Langfuse: Enterprise LLM Application Prompt Management and Observability Practices

When building enterprise LLM applications, Prompt management and observability are two often overlooked but crucial issues. AskTable has achieved complete Prompt lifecycle management and LLM call tracking through Langfuse, making AI applications truly maintainable and optimizable.

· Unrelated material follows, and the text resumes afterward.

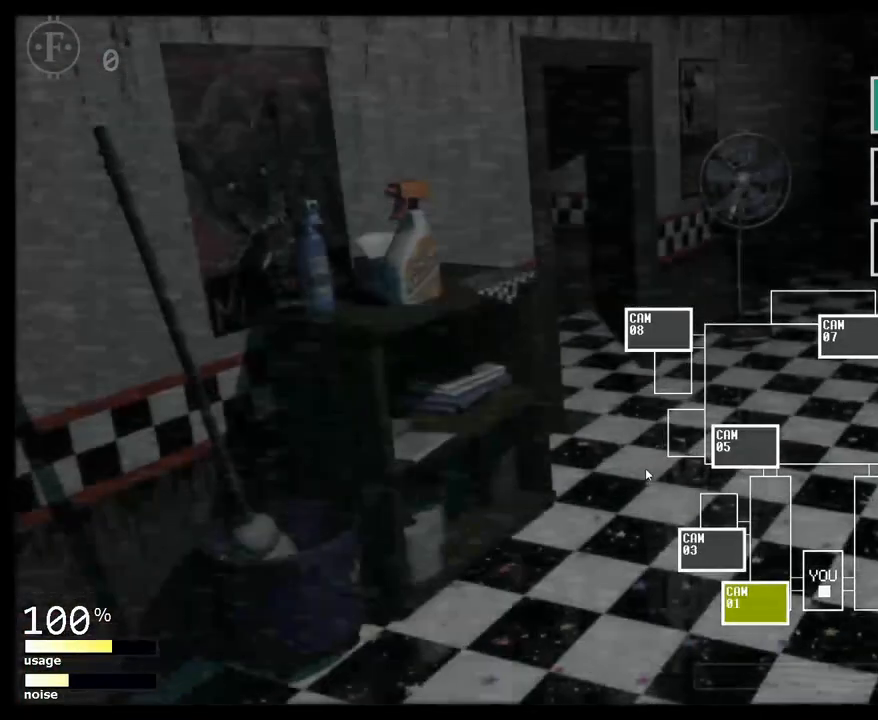
{"keys": [], "mouse": [], "mouse_move": "up", "events": [[34, "a", "up"], [34, "f", "down"], [34, "r", "down"], [34, "w", "up"], [84, "r", "up"], [134, "f", "up"]]}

Why Do We Need Prompt Management?

Pain Points of Traditional Approaches

Many teams hardcode Prompts directly in code when developing LLM applications:

# ❌ Not recommended approach
system_prompt = """
You are a helpful SQL assistant.
Given the following database schema:
{schema}

Generate SQL query for: {question}
"""

response = openai.chat.completions.create(
    model="gpt-4",
    messages=[
        {"role": "system", "content": system_prompt.format(schema=schema)},
        {"role": "user", "content": question}
    ]
)

Problems with this approach:

•Difficult to iterate: Modifying Prompt requires code changes, testing, deployment
•Cannot rollback: Difficult to quickly revert if new Prompt has poor效果
•Lack of version control: Don't know which Prompt version has the best效果
•Cannot do A/B testing: Cannot compare effects of different Prompts
•Difficult team collaboration: Prompt engineers and development engineers are tightly coupled
•Lack of observability: Don't know the cost, latency, error rate of LLM calls

Langfuse's Solution

AskTable uses Langfuse to achieve centralized Prompt management and complete LLM call tracking:

# ✅ Recommended approach
from app.atserver.ai.llmops import get_prompt

# Get Prompt from Langfuse
prompt_client = get_prompt("agent/db_agent")
system_prompt = prompt_client.compile(meta=db_meta)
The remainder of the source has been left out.